Rethinking our release cycle allowed us to minimize that risk and also make better iterative improvements. Just as cloud software providers push out constant tweaks, we began releasing minor software updates on a regular basis for the robots to automatically download via our distributed infrastructure. Our users now expect regular software updates that have very little chance of negatively impacting the performance of the robots. And if there is a bug or if a feature doesn’t work well, our infrastructure will pick it up and we deploy a fix in a matter of hours or days, often without the user ever noticing a performance issue.

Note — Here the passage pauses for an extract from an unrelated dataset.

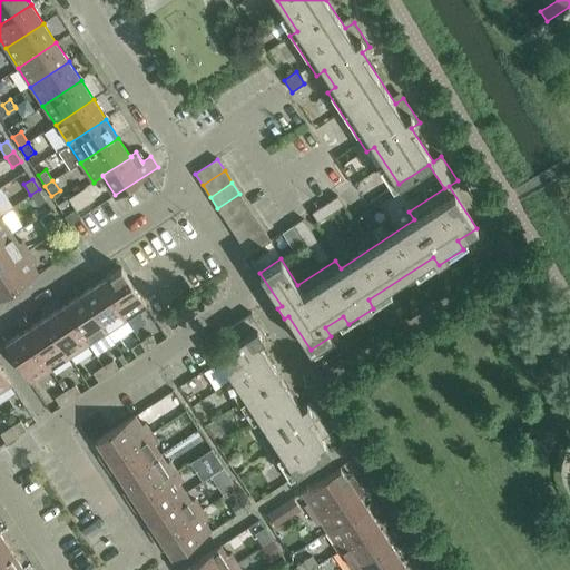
[(84,188),(68,198),(76,209),(76,210),(91,200),(84,188)]
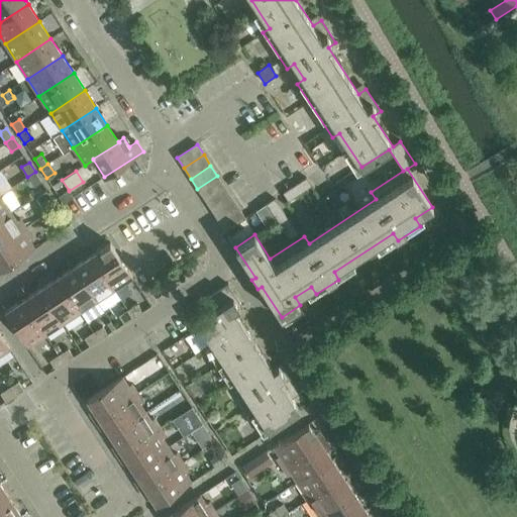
[(35,172),(27,177),(34,186),(41,181),(35,172)]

This means that the robots are incrementally improving without users needing to do any work.

5: Robots need to be understandable to be useful.

End users also need visibility into how the robots they rely on are performing. But robots are complex and inaccessible. How can we expect users to trust the robots when they don’t understand how they work?

The only way for robots to actually be useful at scale is if we translate what they do into accessible language. This doesn’t just mean that they should have an intuitive user interface—though, of course, that’s a must—they also need clear and easy to understand documentation, support tools, and manufacturing guidelines.

The robots’ accessibility impacts their serviceability and reliability for users, so we are constantly working to make the robots more accessible. For example, instead of displaying a coded error message, the robots display a pop-up that states the problem and what steps the user can take to resolve it. Because our robots are easy to understand, they are easier and faster to repair, more trustworthy, and more useful overall.

These five lessons are just the tip of the iceberg. Over the past decade, it’s safe to say that we’ve learned countless lessons that have allowed us to build better robots that better serve our users. The culmination of everything we’ve learned so far is exemplified by our “people-first” approach to safety and robotics. Our robots support people and improve productivity by taking over labor-intensive, joyless tasks so that human workers can focus on other things. We’re proud of our progress, and we’ll continue to strive to make our robots even better and easier to use.